Establish as a certified unit farm 1 or more farmer units operating under 1 management.

(a) It could be a farm with sharecroppers, whose farming was under management of the owner, or renter.

(b) A farm with 1 or more overseers, under 1 management.

(c) A farm with renters choosing to be included in the unit farm.

(d) A farm rented and operated and managed by the renter enjoying all the privilege of his contract.

(e) A farm whose lands are scattered and yet operated under one management. (f) A farm partly owner, partly rented but under one management.

III. Permanent land diversion loan plan

Establish a loan plan under which any lands being diverted for longer than a stated period (specified by Congress) and planted to trees or other vegetation listed by the Department of Agriculture for permanent land diversion planting would entitle the farmer unit or unit farm to loans for such plantings, and for restoration of gullied lands and for planting these areas.

(a) One-farmer unit farms would have no stipulated limit placed on loans for land diversion, either in amount or period of expiration.

(b) Unit farms with more than 1 farmer unit would be limited to $5 per acre of lands being diverted and to a fixed term of 5 years.

IV. Loan plan for land purchase

Establish a loan plan available to the farms with only 1 farmer unit, for the purchase of lands and not to exceed a total of 1,000 acres approximately to be covered by such loan.

V. Loan repayment plan

Establish a plan of replayment of loans made for the planting and restoration of lands, and for the repayment of loans made for the purchase of lands. (a) Allow $1 per acre annually on diverted lands under loan and following application of the loan to restoration or planting, for performance carrying out specified conservation practices for a period of at least 5 years.

(b) Allow to 1-farmer unit farms, in addition, $1 per acre annually to be applied on land-purchase loans for performance as caretaker carrying out specified conservation practices, with option to apply other income as part payment, or payment in full, at any time.

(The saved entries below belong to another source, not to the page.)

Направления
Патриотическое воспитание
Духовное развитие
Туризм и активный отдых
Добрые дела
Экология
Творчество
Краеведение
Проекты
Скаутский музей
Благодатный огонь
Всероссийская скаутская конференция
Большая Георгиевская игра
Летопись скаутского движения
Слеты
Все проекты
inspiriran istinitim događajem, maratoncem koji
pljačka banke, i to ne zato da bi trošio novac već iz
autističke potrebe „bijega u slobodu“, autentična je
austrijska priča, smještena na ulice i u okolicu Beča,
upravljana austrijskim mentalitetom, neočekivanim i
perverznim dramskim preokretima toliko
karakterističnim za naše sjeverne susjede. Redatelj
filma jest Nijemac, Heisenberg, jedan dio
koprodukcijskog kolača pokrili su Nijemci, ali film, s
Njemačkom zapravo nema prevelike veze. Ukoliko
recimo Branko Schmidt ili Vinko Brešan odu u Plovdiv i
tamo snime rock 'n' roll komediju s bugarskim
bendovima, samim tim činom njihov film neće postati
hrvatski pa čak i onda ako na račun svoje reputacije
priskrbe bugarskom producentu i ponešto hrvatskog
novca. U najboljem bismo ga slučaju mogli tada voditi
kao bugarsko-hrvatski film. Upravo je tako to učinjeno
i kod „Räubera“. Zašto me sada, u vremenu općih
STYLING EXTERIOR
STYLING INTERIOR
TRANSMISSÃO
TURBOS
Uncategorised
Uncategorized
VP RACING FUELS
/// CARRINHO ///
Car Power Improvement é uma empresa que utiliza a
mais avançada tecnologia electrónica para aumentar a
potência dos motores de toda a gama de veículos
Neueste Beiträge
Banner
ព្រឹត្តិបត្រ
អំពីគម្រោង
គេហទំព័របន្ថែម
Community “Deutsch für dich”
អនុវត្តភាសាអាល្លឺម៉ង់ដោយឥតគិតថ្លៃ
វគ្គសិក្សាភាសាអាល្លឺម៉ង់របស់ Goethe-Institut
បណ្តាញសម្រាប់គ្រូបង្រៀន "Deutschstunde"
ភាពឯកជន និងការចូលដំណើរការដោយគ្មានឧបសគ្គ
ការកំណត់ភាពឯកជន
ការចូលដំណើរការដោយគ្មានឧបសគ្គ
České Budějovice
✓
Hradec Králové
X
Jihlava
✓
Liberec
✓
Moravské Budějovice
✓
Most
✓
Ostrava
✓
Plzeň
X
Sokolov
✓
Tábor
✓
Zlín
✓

VI. Unit marketing allotment

Establish a unit marketing allotment for each farmer unit.

(a) The Department of Agriculture would estimate, on a national basis, the production needs, for all commodities and livestock to be controlled.

(b) Divide the total estimated production needs by the number of farmer units to establish the unit marketing allotment for each farmer unit in the respective growing areas.

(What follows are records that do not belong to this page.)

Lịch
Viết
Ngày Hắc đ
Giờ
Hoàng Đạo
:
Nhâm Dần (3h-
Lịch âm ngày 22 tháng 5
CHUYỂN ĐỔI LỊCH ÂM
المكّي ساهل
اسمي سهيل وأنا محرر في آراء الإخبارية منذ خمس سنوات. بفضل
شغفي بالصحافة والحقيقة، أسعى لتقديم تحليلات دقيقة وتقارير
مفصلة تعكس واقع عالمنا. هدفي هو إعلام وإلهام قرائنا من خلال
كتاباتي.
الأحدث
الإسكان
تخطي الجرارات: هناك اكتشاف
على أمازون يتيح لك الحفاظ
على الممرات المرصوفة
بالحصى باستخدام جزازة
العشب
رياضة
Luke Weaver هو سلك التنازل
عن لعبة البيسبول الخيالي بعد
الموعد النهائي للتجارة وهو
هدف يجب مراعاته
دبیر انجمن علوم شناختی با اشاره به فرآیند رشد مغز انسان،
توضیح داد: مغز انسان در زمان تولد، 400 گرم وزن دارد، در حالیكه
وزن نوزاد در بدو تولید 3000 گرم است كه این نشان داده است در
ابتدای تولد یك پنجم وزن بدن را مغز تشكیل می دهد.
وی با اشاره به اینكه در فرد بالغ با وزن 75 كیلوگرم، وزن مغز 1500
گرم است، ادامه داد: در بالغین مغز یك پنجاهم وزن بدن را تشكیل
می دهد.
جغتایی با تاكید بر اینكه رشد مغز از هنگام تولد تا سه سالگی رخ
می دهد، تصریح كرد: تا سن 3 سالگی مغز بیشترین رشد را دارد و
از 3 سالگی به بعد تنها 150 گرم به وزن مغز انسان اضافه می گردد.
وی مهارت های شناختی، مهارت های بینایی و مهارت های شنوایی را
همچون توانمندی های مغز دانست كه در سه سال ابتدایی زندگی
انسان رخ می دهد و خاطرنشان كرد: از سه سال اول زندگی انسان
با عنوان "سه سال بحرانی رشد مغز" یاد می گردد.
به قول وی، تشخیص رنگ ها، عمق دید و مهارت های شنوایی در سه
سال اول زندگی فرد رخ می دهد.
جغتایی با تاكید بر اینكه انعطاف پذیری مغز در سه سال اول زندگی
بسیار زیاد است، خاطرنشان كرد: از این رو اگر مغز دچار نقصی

(c) The allotment would be in form of quota tickets (for bushels of wheat, pounds of lint cotton, head of designated livestock) for each crop to be controlled, the tickets bearing the name of the farmer unit and the unit farm, if part of one, these quota tickets comprising the unit marketing allotment, a quota ticket for each crop or product produced in the respective growing area. VII. Unit acreage allotment

Establish by States the number of acres, exclusive of pasture, of cropland needed to produce a unit marketing allotment.

(a) The average yield of each crop or product, in each State, would be divided into each crop or product quota, and the total acreage required in each State to produce the total unit marketing allotment would be the unit acreage allotment in the respective State, for each farmer unit.

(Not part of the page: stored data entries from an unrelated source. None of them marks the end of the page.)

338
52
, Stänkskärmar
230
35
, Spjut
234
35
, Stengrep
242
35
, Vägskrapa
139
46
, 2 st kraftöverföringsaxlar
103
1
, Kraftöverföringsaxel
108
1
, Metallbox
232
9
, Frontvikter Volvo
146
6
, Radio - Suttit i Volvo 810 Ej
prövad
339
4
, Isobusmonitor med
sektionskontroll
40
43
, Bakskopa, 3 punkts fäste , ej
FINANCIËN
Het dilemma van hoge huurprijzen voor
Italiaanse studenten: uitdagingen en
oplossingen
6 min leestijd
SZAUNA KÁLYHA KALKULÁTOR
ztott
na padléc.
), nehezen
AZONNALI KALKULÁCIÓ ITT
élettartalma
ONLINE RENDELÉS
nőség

VIII. Unit acreage-marketing allotment plan

(a) The unit farm, with one farmer unit, electing the acreage-marketing allotment plan could plant without restrictions as to the kind of crops or quantity the unit acreage allotment, and could market from this acreage any crops or products within the quotas designated by the quota tickets issued to it and receive approximately parity prices following the actual sale of these products.

(b) The unit farm with more than 1 farmer unit electing the acreage-marketing allotment plan could also plant without restrictions any and all kinds of crops in any quantity on the total of all its unit acreage allotments, which would be the total of the unit acreage allotments multiplied by its number of farmer units. And it could market from this acreage any crops or products within the quotas designated by the total number of quota tickets and receive approximately parity prices following the actual sale of these products.